I just connected all my gears with this processor on HT setup and now trying to do the calibration and settings on this processor. I am really a bit loss on how to properly calibrate this processor as the manual itself is not very detail about the advanced calibration option. Can someone share their knowledge on this processor? Also does anyone know if there is auto detect surround mode on this processor? meaning if I connect a DVD or Blue Ray disc, the surround mode can automatically choose the correct surround mode.

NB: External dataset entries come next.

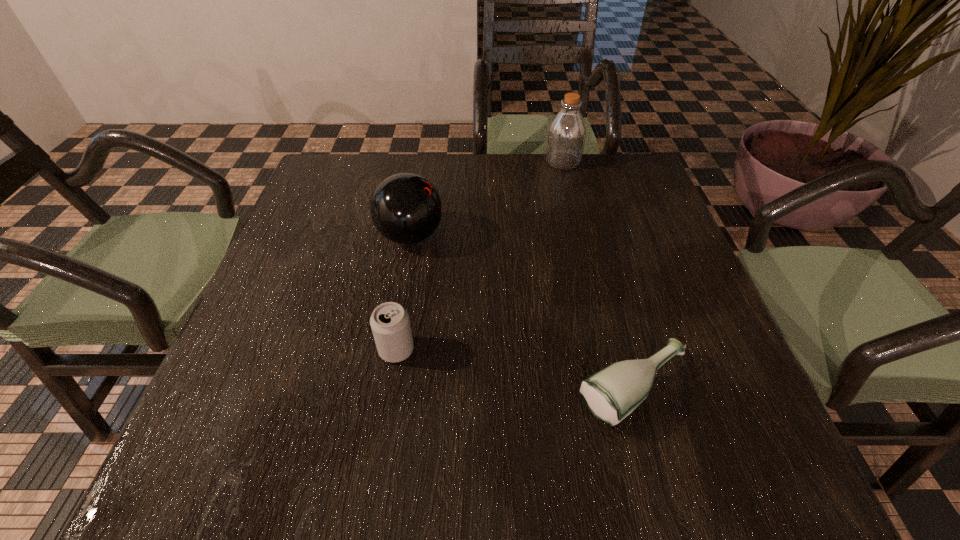
Image resolution: width=960 pixels, height=540 pixels. I want to click on vacant region located on the left of the shortest object, so click(384, 391).

At what (x,y) coordinates should I click in order to perform the action: click on object that is positioned at the far edge. Please return your answer as a coordinate pair (x, y). The height and width of the screenshot is (540, 960). Looking at the image, I should click on (566, 136).

This screenshot has height=540, width=960. Find the location of `object that is at the near edge`. object that is at the near edge is located at coordinates (611, 394).

The height and width of the screenshot is (540, 960). What are the coordinates of `object situated at the right edge` in the screenshot? It's located at (611, 394).

I want to click on object situated at the near right corner, so click(x=611, y=394).

Where is `vacant space at the far edge of the desktop`? The height and width of the screenshot is (540, 960). vacant space at the far edge of the desktop is located at coordinates coord(516,165).

Identify the location of vacant space at the left edge of the desktop. The width and height of the screenshot is (960, 540). (353, 220).

Where is `free space at the right edge of the desktop`? This screenshot has height=540, width=960. free space at the right edge of the desktop is located at coordinates (616, 254).

This screenshot has height=540, width=960. Identify the location of vacant space at the far left corner of the desktop. (324, 174).

The height and width of the screenshot is (540, 960). Find the location of `free space at the near right corner`. free space at the near right corner is located at coordinates (746, 461).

Also once calibration is done, and if I accidentally unplug the power cable, will it still saved my settings or does it get lost? any idea on that?

Also I notices that on the Dolby Pro Logic mode vs DTS Cinema, the bass on the Dolby seems to be very soft, is that normal?

Hope there is a detail threads regarding calibrating this Krell Showcase processor.

Also since this is an old processor that does not have HDMI, I though of buying my friend's new Yamaha VX-765BL but I was wondering if the sound quality output on the Yamaha is going to be a significant difference compare to the Krell Showcase?
Thanks.


----------



## Jungle Jack (Jul 28, 2009)

deluxman said:


> I just connected all my gears with this processor on HT setup and now trying to do the calibration and settings on this processor. I am really a bit loss on how to properly calibrate this processor as the manual itself is not very detail about the advanced calibration option. Can someone share their knowledge on this processor? Also does anyone know if there is auto detect surround mode on this processor? meaning if I connect a DVD or Blue Ray disc, the surround mode can automatically choose the correct surround mode. Also once calibration is done, and if I accidentally unplug the power cable, will it still saved my settings or does it get lost? any idea on that?
> 
> Also I notices that on the Dolby Pro Logic mode vs DTS Cinema, the bass on the Dolby seems to be very soft, is that normal?
> 
> ...


Hello,
The Showcase was not a very popular SSP when launched. Much of this was due to the original MSRP of the unit. It is definitely a well made SSP and has a vast amount of adjustments. 

In all honesty, most who purchased this unit new, had the Dealer come out and configure the Processor. It might be worthwhile to see if there is a Krell Dealer in your area to see if you could pay someone to come out and tweak it. Krell Dealers were trained how to get the most out of the unit.

Here are some links for Professional Reviews:http://www.hometheaterhifi.com/volume_10_1/krell-showcase-processor-3-2003.html
http://www.hometheatermag.com/preampprocessors/141/
http://www.hemagazine.com/node/Krell_Showcase_Processor

Hopefully, there are some former Owners here. However, it really did not sell that well and I remember when Sound Advice/Tweeter were going Out of Business they were practically giving one away. I did think about it, but not having HDMI stopped me from getting it.
Cheers,
AD


----------